* [WHAT IS BEING ASKED]:
Please return, with no alterations, the lines below from the very first through the one that contains "Document page, 2001x1125 pixels.".

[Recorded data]
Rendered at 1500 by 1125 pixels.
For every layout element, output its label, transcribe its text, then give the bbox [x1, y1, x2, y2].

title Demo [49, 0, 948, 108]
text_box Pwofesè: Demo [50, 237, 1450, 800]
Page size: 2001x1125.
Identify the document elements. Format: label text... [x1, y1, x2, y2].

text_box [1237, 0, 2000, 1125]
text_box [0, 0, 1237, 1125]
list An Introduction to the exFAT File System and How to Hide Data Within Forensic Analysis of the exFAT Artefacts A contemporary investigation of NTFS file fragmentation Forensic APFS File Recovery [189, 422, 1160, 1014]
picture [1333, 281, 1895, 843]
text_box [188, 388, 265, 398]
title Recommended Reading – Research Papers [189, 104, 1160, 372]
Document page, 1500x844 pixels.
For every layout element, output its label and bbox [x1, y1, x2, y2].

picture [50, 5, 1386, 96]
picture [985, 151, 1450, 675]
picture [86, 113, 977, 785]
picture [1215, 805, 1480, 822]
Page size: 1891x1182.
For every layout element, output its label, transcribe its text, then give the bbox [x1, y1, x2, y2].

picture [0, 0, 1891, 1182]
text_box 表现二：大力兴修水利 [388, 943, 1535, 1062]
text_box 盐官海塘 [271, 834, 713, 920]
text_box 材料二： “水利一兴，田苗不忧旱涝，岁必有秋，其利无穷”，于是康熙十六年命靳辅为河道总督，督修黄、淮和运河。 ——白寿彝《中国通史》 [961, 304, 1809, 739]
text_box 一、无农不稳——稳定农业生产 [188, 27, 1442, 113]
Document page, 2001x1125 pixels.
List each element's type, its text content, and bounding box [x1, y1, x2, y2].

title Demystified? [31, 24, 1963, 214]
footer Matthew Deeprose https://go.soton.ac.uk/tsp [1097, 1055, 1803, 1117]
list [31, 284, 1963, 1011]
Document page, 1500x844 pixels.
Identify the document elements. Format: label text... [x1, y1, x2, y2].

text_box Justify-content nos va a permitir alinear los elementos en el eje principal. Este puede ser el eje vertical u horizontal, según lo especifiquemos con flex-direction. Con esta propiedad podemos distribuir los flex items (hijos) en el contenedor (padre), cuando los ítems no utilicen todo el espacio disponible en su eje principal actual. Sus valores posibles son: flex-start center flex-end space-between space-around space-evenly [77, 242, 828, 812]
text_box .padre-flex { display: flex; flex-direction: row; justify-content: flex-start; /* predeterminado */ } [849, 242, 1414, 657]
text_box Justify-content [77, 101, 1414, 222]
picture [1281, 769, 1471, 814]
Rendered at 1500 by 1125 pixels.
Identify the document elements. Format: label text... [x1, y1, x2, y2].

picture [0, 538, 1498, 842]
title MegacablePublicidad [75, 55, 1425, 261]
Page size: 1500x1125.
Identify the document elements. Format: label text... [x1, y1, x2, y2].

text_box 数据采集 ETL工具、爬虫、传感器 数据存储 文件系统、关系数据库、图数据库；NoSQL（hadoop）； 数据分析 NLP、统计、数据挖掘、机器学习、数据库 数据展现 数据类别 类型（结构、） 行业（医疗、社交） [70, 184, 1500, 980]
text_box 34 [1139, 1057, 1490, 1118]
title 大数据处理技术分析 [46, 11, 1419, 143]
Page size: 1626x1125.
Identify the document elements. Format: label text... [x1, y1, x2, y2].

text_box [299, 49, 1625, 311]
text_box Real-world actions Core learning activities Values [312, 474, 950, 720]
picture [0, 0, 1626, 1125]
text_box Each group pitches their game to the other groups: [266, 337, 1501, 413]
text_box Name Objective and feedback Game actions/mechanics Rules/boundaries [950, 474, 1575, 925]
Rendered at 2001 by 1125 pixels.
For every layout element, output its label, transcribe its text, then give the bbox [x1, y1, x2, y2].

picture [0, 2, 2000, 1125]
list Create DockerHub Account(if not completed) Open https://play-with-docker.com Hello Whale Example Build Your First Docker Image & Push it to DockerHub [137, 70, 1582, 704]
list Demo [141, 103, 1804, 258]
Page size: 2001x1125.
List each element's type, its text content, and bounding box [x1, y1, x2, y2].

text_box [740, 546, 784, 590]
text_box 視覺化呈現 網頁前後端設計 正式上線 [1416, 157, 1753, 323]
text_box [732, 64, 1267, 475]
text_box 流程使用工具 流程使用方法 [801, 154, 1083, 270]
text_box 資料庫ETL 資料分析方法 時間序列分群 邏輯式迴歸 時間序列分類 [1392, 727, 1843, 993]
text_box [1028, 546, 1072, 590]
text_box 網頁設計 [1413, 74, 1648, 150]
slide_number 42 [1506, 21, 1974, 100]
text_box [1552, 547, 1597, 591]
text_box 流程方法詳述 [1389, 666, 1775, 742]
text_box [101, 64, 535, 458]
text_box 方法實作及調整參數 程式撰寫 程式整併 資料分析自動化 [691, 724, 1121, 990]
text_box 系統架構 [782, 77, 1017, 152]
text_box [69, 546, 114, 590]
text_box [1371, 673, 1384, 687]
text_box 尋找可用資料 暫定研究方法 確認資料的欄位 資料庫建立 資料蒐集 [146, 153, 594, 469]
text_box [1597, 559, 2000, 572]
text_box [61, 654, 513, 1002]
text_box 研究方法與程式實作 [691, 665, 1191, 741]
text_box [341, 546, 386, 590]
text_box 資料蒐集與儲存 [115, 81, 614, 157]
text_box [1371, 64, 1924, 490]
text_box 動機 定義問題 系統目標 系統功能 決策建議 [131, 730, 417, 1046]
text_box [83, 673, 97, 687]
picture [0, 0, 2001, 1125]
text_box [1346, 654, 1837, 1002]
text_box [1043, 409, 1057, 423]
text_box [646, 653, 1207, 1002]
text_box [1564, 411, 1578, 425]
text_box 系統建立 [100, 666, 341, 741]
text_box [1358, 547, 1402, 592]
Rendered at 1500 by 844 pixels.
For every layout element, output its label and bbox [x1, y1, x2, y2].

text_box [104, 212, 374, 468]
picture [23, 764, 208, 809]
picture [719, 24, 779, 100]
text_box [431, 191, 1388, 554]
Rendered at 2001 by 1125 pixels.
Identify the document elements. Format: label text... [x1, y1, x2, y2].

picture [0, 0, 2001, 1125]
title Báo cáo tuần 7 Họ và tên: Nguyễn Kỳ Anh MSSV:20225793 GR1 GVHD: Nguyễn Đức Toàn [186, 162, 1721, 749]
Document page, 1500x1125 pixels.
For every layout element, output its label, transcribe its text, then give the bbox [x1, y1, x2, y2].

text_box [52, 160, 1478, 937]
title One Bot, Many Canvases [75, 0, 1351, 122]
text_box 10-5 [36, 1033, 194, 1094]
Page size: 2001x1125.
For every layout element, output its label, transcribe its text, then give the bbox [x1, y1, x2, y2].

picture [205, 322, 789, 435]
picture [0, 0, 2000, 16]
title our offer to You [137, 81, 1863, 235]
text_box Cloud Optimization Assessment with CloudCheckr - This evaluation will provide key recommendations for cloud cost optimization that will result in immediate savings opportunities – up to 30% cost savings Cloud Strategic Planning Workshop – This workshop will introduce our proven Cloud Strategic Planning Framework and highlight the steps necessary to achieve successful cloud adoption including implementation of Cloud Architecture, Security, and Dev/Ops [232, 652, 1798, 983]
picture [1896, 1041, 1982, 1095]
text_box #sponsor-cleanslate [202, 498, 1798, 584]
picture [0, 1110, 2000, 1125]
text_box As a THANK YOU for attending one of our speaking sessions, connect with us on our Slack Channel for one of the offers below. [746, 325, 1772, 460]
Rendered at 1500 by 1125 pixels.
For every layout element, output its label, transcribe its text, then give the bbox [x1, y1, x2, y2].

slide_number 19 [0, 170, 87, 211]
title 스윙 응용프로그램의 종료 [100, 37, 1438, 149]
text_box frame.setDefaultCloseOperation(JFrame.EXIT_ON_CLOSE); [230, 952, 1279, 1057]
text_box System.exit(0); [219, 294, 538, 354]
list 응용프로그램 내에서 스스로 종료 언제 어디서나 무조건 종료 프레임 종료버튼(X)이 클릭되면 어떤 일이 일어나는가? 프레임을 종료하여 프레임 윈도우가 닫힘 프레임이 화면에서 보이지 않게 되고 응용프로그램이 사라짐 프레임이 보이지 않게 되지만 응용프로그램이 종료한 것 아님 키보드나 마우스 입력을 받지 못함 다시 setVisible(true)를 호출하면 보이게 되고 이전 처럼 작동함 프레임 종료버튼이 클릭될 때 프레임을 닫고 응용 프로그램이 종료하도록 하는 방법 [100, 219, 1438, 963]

* [RESULT BELOW]:
Rendered at 1500 by 1125 pixels.
For every layout element, output its label, transcribe its text, then give the bbox [x1, y1, x2, y2].

title Demo [49, 0, 948, 108]
text_box Pwofesè: Demo [50, 237, 1450, 800]
Page size: 2001x1125.
Identify the document elements. Format: label text... [x1, y1, x2, y2].

text_box [1237, 0, 2000, 1125]
text_box [0, 0, 1237, 1125]
list An Introduction to the exFAT File System and How to Hide Data Within Forensic Analysis of the exFAT Artefacts A contemporary investigation of NTFS file fragmentation Forensic APFS File Recovery [189, 422, 1160, 1014]
picture [1333, 281, 1895, 843]
text_box [188, 388, 265, 398]
title Recommended Reading – Research Papers [189, 104, 1160, 372]
Document page, 1500x844 pixels.
For every layout element, output its label and bbox [x1, y1, x2, y2].

picture [50, 5, 1386, 96]
picture [985, 151, 1450, 675]
picture [86, 113, 977, 785]
picture [1215, 805, 1480, 822]
Page size: 1891x1182.
For every layout element, output its label, transcribe its text, then give the bbox [x1, y1, x2, y2].

picture [0, 0, 1891, 1182]
text_box 表现二：大力兴修水利 [388, 943, 1535, 1062]
text_box 盐官海塘 [271, 834, 713, 920]
text_box 材料二： “水利一兴，田苗不忧旱涝，岁必有秋，其利无穷”，于是康熙十六年命靳辅为河道总督，督修黄、淮和运河。 ——白寿彝《中国通史》 [961, 304, 1809, 739]
text_box 一、无农不稳——稳定农业生产 [188, 27, 1442, 113]
Document page, 2001x1125 pixels.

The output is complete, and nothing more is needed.